Exercise details: Could you set out the lines of the records from the one containing "São diversas as" through the one containing "de pagamento?" as a numbered list, leaving out blank lines and including nothing beyond that stretch?

Exercise data:
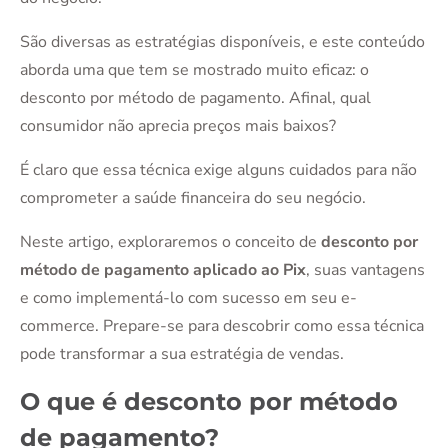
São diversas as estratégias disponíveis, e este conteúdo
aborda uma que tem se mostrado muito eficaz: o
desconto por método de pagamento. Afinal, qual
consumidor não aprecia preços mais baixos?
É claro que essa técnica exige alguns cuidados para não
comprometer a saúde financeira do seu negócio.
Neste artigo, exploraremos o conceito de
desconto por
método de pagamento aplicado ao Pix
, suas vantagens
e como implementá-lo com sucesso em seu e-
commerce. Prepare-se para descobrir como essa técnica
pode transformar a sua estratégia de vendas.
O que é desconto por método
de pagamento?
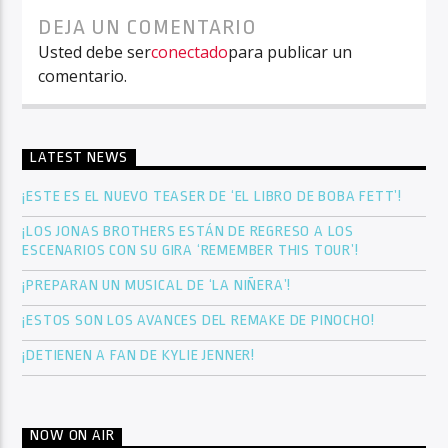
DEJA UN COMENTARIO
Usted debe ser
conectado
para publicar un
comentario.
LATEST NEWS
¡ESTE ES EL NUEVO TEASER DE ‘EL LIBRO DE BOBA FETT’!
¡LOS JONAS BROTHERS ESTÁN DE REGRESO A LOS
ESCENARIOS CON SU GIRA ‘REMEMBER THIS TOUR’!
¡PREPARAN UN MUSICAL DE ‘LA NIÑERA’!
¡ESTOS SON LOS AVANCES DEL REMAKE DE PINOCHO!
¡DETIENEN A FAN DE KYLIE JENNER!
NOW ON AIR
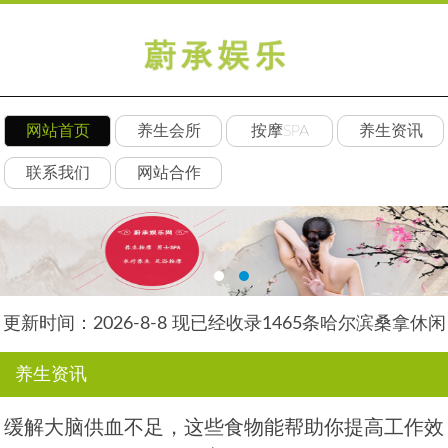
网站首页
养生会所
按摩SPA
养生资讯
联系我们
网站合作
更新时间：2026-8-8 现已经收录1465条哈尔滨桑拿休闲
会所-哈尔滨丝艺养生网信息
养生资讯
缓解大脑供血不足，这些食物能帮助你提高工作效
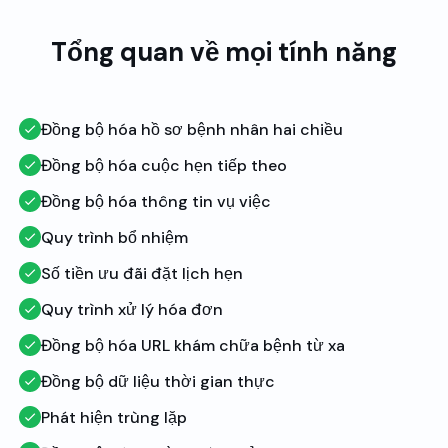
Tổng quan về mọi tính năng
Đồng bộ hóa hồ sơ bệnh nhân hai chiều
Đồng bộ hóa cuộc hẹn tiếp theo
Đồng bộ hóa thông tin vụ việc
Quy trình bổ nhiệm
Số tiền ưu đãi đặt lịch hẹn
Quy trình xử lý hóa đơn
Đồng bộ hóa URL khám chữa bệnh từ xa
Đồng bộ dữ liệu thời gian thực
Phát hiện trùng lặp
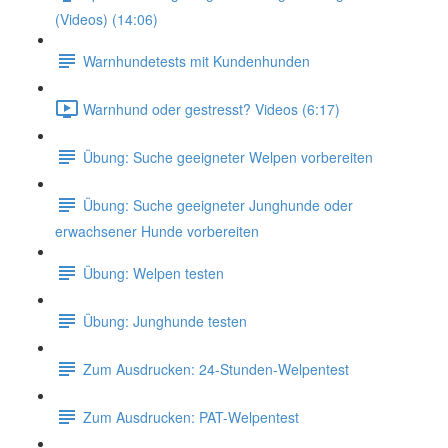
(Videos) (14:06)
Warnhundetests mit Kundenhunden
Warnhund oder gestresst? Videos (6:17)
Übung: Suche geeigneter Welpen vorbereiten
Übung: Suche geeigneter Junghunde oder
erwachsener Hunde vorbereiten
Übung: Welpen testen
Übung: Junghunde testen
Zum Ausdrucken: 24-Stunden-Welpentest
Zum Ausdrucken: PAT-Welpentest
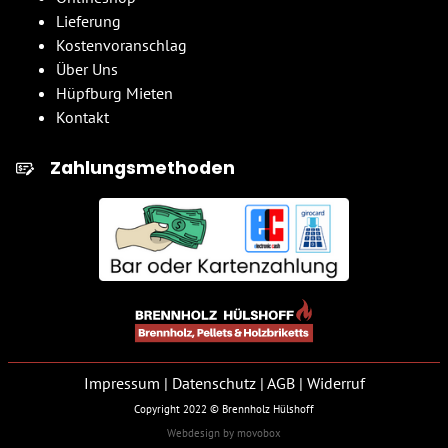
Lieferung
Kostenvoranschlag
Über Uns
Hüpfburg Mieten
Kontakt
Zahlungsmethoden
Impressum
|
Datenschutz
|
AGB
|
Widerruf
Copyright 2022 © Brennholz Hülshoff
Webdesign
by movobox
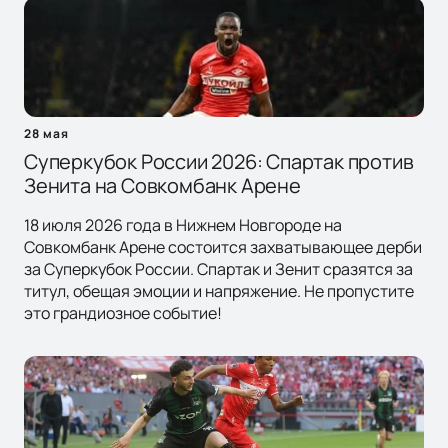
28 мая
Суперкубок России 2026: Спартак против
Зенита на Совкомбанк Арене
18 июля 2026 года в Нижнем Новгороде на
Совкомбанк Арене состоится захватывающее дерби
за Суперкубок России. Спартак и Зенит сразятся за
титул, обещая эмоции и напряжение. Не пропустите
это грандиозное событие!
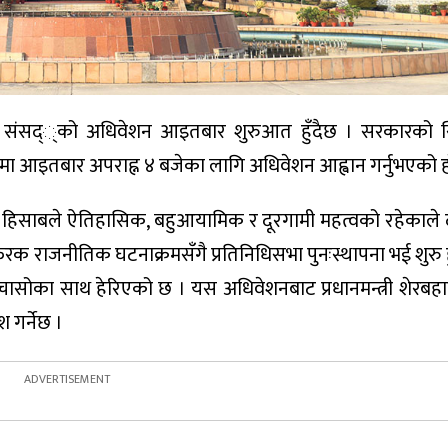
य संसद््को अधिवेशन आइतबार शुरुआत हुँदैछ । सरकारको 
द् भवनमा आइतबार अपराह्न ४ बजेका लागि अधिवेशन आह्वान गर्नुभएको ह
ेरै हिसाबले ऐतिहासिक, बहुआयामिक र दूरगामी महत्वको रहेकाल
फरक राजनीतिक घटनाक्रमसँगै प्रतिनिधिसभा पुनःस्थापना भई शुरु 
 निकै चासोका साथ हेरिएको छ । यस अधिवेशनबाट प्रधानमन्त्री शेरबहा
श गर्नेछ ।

--

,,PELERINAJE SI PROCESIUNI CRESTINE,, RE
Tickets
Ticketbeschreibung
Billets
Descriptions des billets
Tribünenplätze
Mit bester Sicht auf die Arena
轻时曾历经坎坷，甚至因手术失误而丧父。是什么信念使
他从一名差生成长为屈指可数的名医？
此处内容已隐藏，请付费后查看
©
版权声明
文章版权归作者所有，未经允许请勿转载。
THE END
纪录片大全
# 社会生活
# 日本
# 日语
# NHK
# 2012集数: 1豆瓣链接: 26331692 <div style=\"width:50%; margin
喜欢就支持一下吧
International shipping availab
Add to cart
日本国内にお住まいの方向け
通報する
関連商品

Written answer:
1. São diversas as estratégias disponíveis, e este conteúdo
2. aborda uma que tem se mostrado muito eficaz: o
3. desconto por método de pagamento. Afinal, qual
4. consumidor não aprecia preços mais baixos?
5. É claro que essa técnica exige alguns cuidados para não
6. comprometer a saúde financeira do seu negócio.
7. Neste artigo, exploraremos o conceito de
8. desconto por
9. método de pagamento aplicado ao Pix
10. , suas vantagens
11. e como implementá-lo com sucesso em seu e-
12. commerce. Prepare-se para descobrir como essa técnica
13. pode transformar a sua estratégia de vendas.
14. O que é desconto por método
15. de pagamento?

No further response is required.